== The data ==

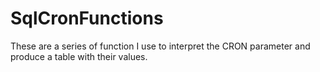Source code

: # SqlCronFunctions
These are a series of function I use to interpret the CRON parameter and produce a table with their values.
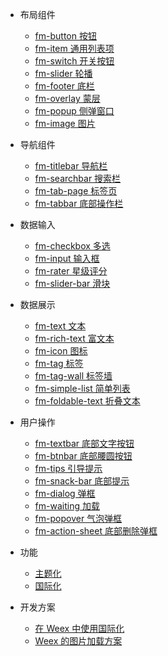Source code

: - 布局组件
  - [fm-button 按钮](packages/fm-button/)
  - [fm-item 通用列表项](packages/fm-item/)
  - [fm-switch 开关按钮](packages/fm-switch/)
  - [fm-slider 轮播](packages/fm-slider/)
  - [fm-footer 底栏](packages/fm-footer/)
  - [fm-overlay 蒙层](packages/fm-overlay/)
  - [fm-popup 侧弹窗口](packages/fm-popup/)
  - [fm-image 图片](packages/fm-image/)
  
- 导航组件
  - [fm-titlebar 导航栏](packages/fm-titlebar/)
  - [fm-searchbar 搜索栏](packages/fm-searchbar/)
  - [fm-tab-page 标签页](packages/fm-tab-page/)
  - [fm-tabbar 底部操作栏](packages/fm-tabbar/)

- 数据输入
  - [fm-checkbox 多选](packages/fm-checkbox/)
  - [fm-input 输入框](packages/fm-input/)
  - [fm-rater 星级评分](packages/fm-rater/)
  - [fm-slider-bar 滑块](packages/fm-slider-bar/)

- 数据展示
  - [fm-text 文本](packages/fm-text/)
  - [fm-rich-text 富文本](packages/fm-rich-text/)
  - [fm-icon 图标](packages/fm-icon/)
  - [fm-tag 标签](packages/fm-tag/)
  - [fm-tag-wall 标签墙](packages/fm-tag-wall/)
  - [fm-simple-list 简单列表](packages/fm-simple-list/)
  - [fm-foldable-text 折叠文本](packages/fm-foldable-text/)

- 用户操作
  - [fm-textbar 底部文字按钮](packages/fm-textbar/)
  - [fm-btnbar 底部腰圆按钮](packages/fm-btnbar/)
  - [fm-tips 引导提示](packages/fm-tips/)
  - [fm-snack-bar 底部提示](packages/fm-snack-bar/)
  - [fm-dialog 弹框](packages/fm-dialog/)
  - [fm-waiting 加载](packages/fm-waiting/)
  - [fm-popover 气泡弹框](packages/fm-popover/)
  - [fm-action-sheet 底部删除弹框](packages/fm-action-sheet/)
  
- 功能
  - [主题化](guide/theme)
  - [国际化](guide/i18n)

- 开发方案
  - [在 Weex 中使用国际化](http://yanjiie.me/2018/%E5%9C%A8-Weex-%E4%B8%AD%E4%BD%BF%E7%94%A8%E5%9B%BD%E9%99%85%E5%8C%96/)
  - [Weex 的图片加载方案](http://yanjiie.me/2017/Weex-%E7%9A%84%E5%9B%BE%E7%89%87%E5%8A%A0%E8%BD%BD%E6%96%B9%E6%A1%88/)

===

● Brief
Wherever the word "http" appears in the entries above, copy that whole line.

● Written reply
  - [在 Weex 中使用国际化](http://yanjiie.me/2018/%E5%9C%A8-Weex-%E4%B8%AD%E4%BD%BF%E7%94%A8%E5%9B%BD%E9%99%85%E5%8C%96/)
  - [Weex 的图片加载方案](http://yanjiie.me/2017/Weex-%E7%9A%84%E5%9B%BE%E7%89%87%E5%8A%A0%E8%BD%BD%E6%96%B9%E6%A1%88/)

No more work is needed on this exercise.